The input:
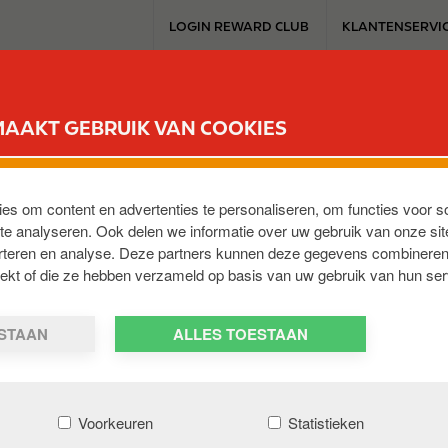
T
LOGIN REWARD CLUB
KLANTENSERVI
o
p
m
SERVICESTATION
REWARD CLUB
ELEKTROMOBILITEIT
WERKEN 
e
MAAKT GEBRUIK VAN COOKIES
n
u
t pourtant je suis prélevé régulièrement
ies om content en advertenties te personaliseren, om functies voor s
e analyseren. Ook delen we informatie over uw gebruik van onze sit
accès
Fleet Portal
, rubrique « Factures ». Peut-être n’avez-vo
erteren en analyse. Deze partners kunnen deze gegevens combineren
se d’envoi !
trekt of die ze hebben verzameld op basis van uw gebruik van hun ser
ESTAAN
ALLES TOESTAAN
Voorkeuren
Statistieken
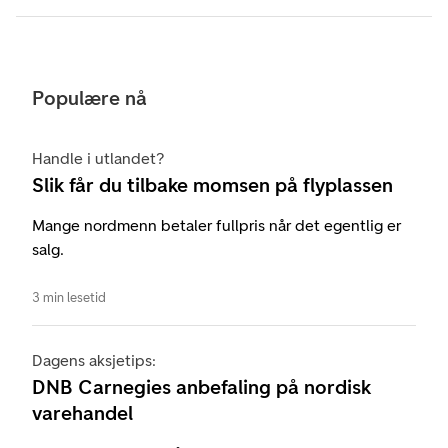
Populære nå
Handle i utlandet?
Slik får du tilbake momsen på flyplassen
Mange nordmenn betaler fullpris når det egentlig er
salg.
3 min lesetid
Dagens aksjetips:
DNB Carnegies anbefaling på nordisk
varehandel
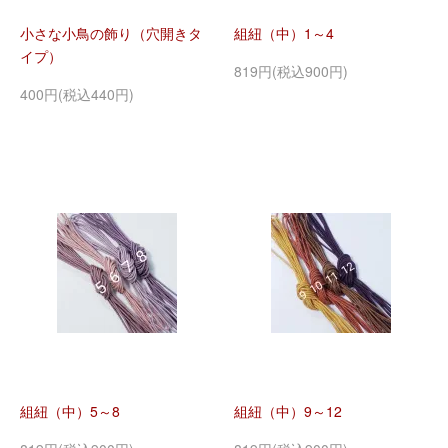
小さな小鳥の飾り（穴開きタ
組紐（中）1～4
イプ）
819円(税込900円)
400円(税込440円)
組紐（中）5～8
組紐（中）9～12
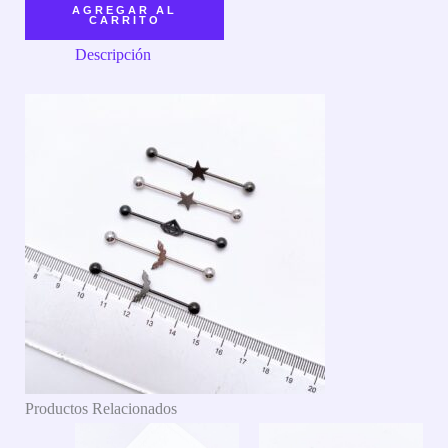
AGREGAR AL
CARRITO
Descripción
Productos Relacionados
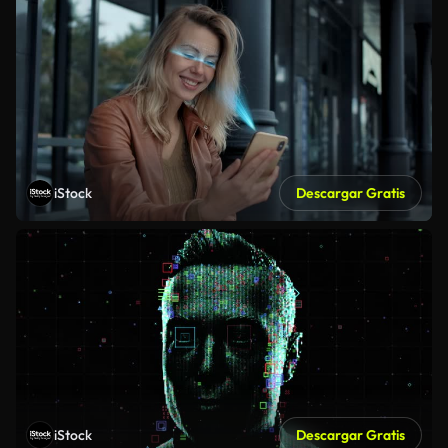
iStock
Descargar Gratis
iStock
Descargar Gratis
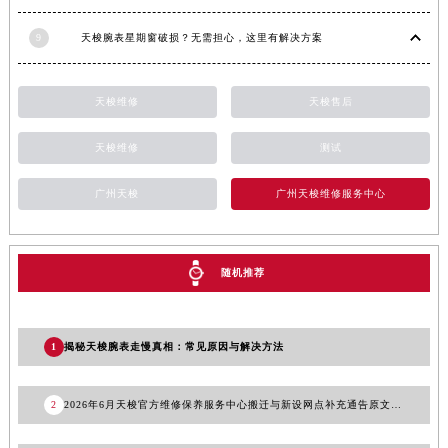
甘肃省合作市人民街天梭售后服务中心（需提前预约）
9
天梭腕表星期窗破损？无需担心，这里有解决方案
甘肃省嘉峪关市雄关区新华中路天梭售后服务中心（需提前预约）
甘肃省金昌市金川区北京路天梭售后服务中心（需提前预约）
天梭维修
天梭售后
甘肃省酒泉市肃州区西大街天梭售后服务中心（需提前预约）
甘肃省临夏市城南街道团结路天梭售后服务中心（需提前预约）
天梭维修
测试
甘肃省陇南市武都区人民路天梭售后服务中心（需提前预约）
甘肃省平凉市崆峒区西大街天梭售后服务中心（需提前预约）
广州天梭
广州天梭维修服务中心
甘肃省庆阳市西峰区南大街天梭售后服务中心（需提前预约）
甘肃省天水市秦州区民主路天梭售后服务中心（需提前预约）
甘肃省武威市凉州区迎宾路天梭售后服务中心（需提前预约）
随机推荐
甘肃省张掖市甘州区民乐北路天梭售后服务中心（需提前预约）
宁夏回族自治区固原市原州区文化街天梭售后服务中心（需提前预约）
1
揭秘天梭腕表走慢真相：常见原因与解决方法
宁夏回族自治区石嘴山市大武口区贺兰山路天梭售后服务中心（需提前预约）
宁夏回族自治区吴忠市利通区开元大道天梭售后服务中心（需提前预约）
2
2026年6月天梭官方维修保养服务中心搬迁与新设网点补充通告原文最终发布
宁夏回族自治区银川市兴庆区新华东路97号新百中心C馆一层C1-18号商铺天梭售后服务中心（需提前预约）
宁夏回族自治区中卫市沙坡头区鼓楼东街天梭售后服务中心（需提前预约）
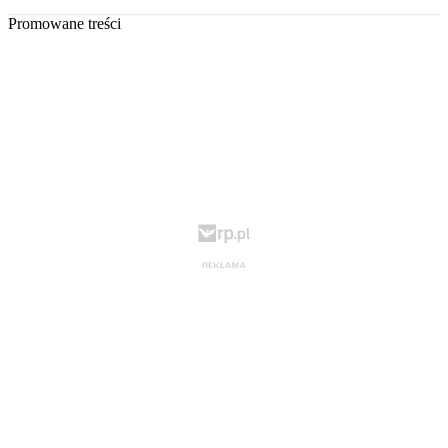
Promowane treści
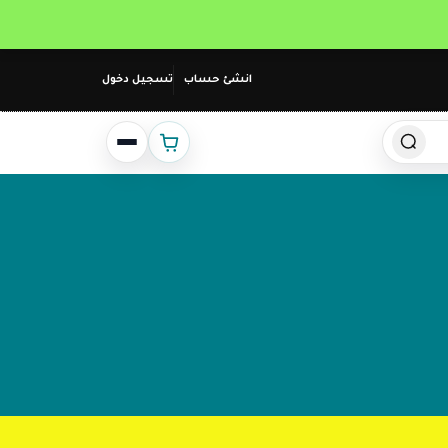
انشئ حساب
تسجيل دخول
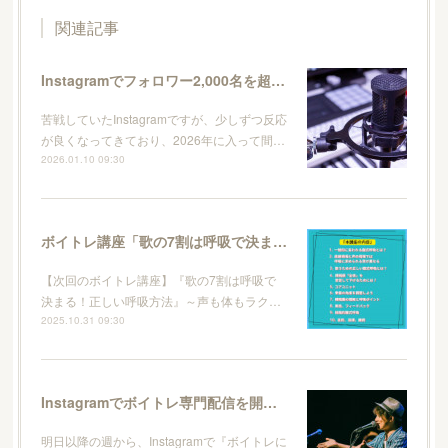
関連記事
Instagramでフォロワー2,000名を超えました！
苦戦していたInstagramですが、少しずつ反応
が良くなってきており、2026年に入って間…
2026.01.10 09:30
ボイトレ講座「歌の7割は呼吸で決まる！正しい呼吸方法」開催します！
【次回のボイトレ講座】『歌の7割は呼吸で
決まる！正しい呼吸方法』～声も体もラク…
2025.10.31 09:30
Instagramでボイトレ専門配信を開始します！
明日以降の週から、Instagramで『ボイトレに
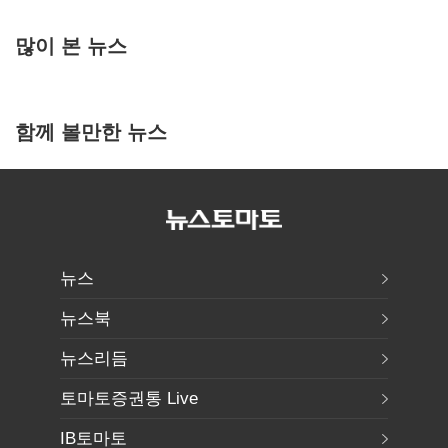
많이 본 뉴스
함께 볼만한 뉴스
뉴스
뉴스북
뉴스리듬
토마토증권통 Live
IB토마토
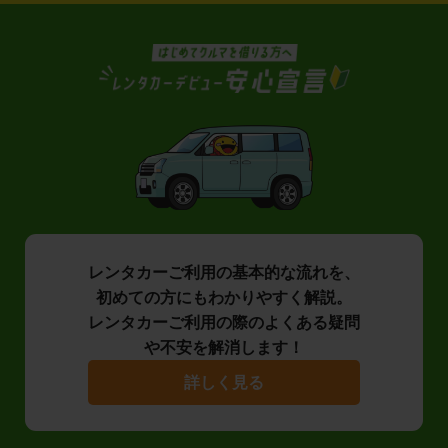
レンタカーご利用の基本的な流れを、
初めての方にもわかりやすく解説。
レンタカーご利用の際のよくある疑問
や不安を解消します！
詳しく見る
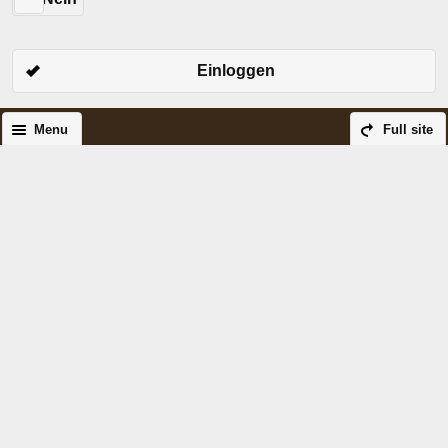
Einloggen
Menu
Full site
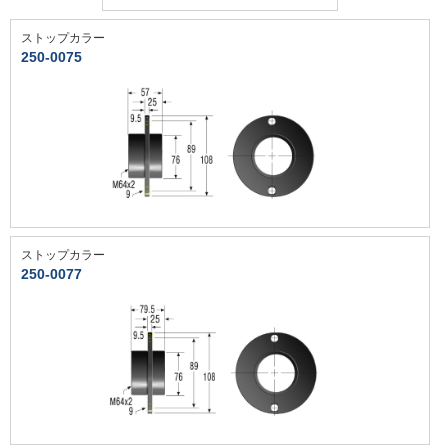
ストップカラー
250-0075
ストップカラー
250-0077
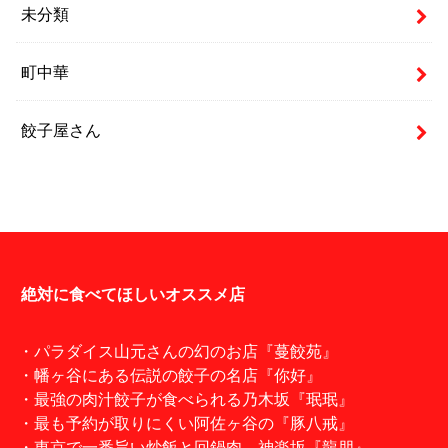
未分類
町中華
餃子屋さん
絶対に食べてほしいオススメ店
・パラダイス山元さんの幻のお店『蔓餃苑』
・幡ヶ谷にある伝説の餃子の名店『你好』
・最強の肉汁餃子が食べられる乃木坂『珉珉』
・最も予約が取りにくい阿佐ヶ谷の『豚八戒』
・東京で一番旨い炒飯と回鍋肉。神楽坂『龍朋』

Task item: Give the text of all the entries above again, with "Descargar Gratis" swapped for "Descargar" everywhere and everything else unchanged. Leave the pictures out of the answer.

Completed exercise:
T
LOGIN REWARD CLUB
KLANTENSERVI
o
p
m
SERVICESTATION
REWARD CLUB
ELEKTROMOBILITEIT
WERKEN 
e
MAAKT GEBRUIK VAN COOKIES
n
u
t pourtant je suis prélevé régulièrement
ies om content en advertenties te personaliseren, om functies voor s
e analyseren. Ook delen we informatie over uw gebruik van onze sit
accès
Fleet Portal
, rubrique « Factures ». Peut-être n’avez-vo
erteren en analyse. Deze partners kunnen deze gegevens combineren
se d’envoi !
trekt of die ze hebben verzameld op basis van uw gebruik van hun ser
ESTAAN
ALLES TOESTAAN
Voorkeuren
Statistieken
Populære nå
Handle i utlandet?
Slik får du tilbake momsen på flyplassen
Mange nordmenn betaler fullpris når det egentlig er
salg.
3 min lesetid
Dagens aksjetips:
DNB Carnegies anbefaling på nordisk
varehandel
小さな小鳥の飾り（穴開きタ
組紐（中）1～4
イプ）
819円(税込900円)
400円(税込440円)
組紐（中）5～8
組紐（中）9～12
AGREGAR AL
CARRITO
Descripción
Productos Relacionados
iStock
Descargar
iStock
Descargar
甘肃省合作市人民街天梭售后服务中心（需提前预约）
9
天梭腕表星期窗破损？无需担心，这里有解决方案
甘肃省嘉峪关市雄关区新华中路天梭售后服务中心（需提前预约）
甘肃省金昌市金川区北京路天梭售后服务中心（需提前预约）
天梭维修
天梭售后
甘肃省酒泉市肃州区西大街天梭售后服务中心（需提前预约）
甘肃省临夏市城南街道团结路天梭售后服务中心（需提前预约）
天梭维修
测试
甘肃省陇南市武都区人民路天梭售后服务中心（需提前预约）
甘肃省平凉市崆峒区西大街天梭售后服务中心（需提前预约）
广州天梭
广州天梭维修服务中心
甘肃省庆阳市西峰区南大街天梭售后服务中心（需提前预约）
甘肃省天水市秦州区民主路天梭售后服务中心（需提前预约）
甘肃省武威市凉州区迎宾路天梭售后服务中心（需提前预约）
随机推荐
甘肃省张掖市甘州区民乐北路天梭售后服务中心（需提前预约）
宁夏回族自治区固原市原州区文化街天梭售后服务中心（需提前预约）
1
揭秘天梭腕表走慢真相：常见原因与解决方法
宁夏回族自治区石嘴山市大武口区贺兰山路天梭售后服务中心（需提前预约）
宁夏回族自治区吴忠市利通区开元大道天梭售后服务中心（需提前预约）
2
2026年6月天梭官方维修保养服务中心搬迁与新设网点补充通告原文最终发布
宁夏回族自治区银川市兴庆区新华东路97号新百中心C馆一层C1-18号商铺天梭售后服务中心（需提前预约）
宁夏回族自治区中卫市沙坡头区鼓楼东街天梭售后服务中心（需提前预约）
Promowane treści
انشئ حساب
تسجيل دخول
関連記事
Instagramでフォロワー2,000名を超えました！
苦戦していたInstagramですが、少しずつ反応
が良くなってきており、2026年に入って間…
2026.01.10 09:30
ボイトレ講座「歌の7割は呼吸で決まる！正しい呼吸方法」開催します！
【次回のボイトレ講座】『歌の7割は呼吸で
決まる！正しい呼吸方法』～声も体もラク…
2025.10.31 09:30
Instagramでボイトレ専門配信を開始します！
明日以降の週から、Instagramで『ボイトレに
많이 본 뉴스
함께 볼만한 뉴스
뉴스
뉴스북
뉴스리듬
토마토증권통 Live
IB토마토
レンタカーご利用の基本的な流れを、
初めての方にもわかりやすく解説。
レンタカーご利用の際のよくある疑問
や不安を解消します！
詳しく見る
Einloggen
Menu
Full site
ストップカラー
250-0075
ストップカラー
250-0077
未分類
町中華
餃子屋さん
絶対に食べてほしいオススメ店
・パラダイス山元さんの幻のお店『蔓餃苑』
・幡ヶ谷にある伝説の餃子の名店『你好』
・最強の肉汁餃子が食べられる乃木坂『珉珉』
・最も予約が取りにくい阿佐ヶ谷の『豚八戒』
・東京で一番旨い炒飯と回鍋肉。神楽坂『龍朋』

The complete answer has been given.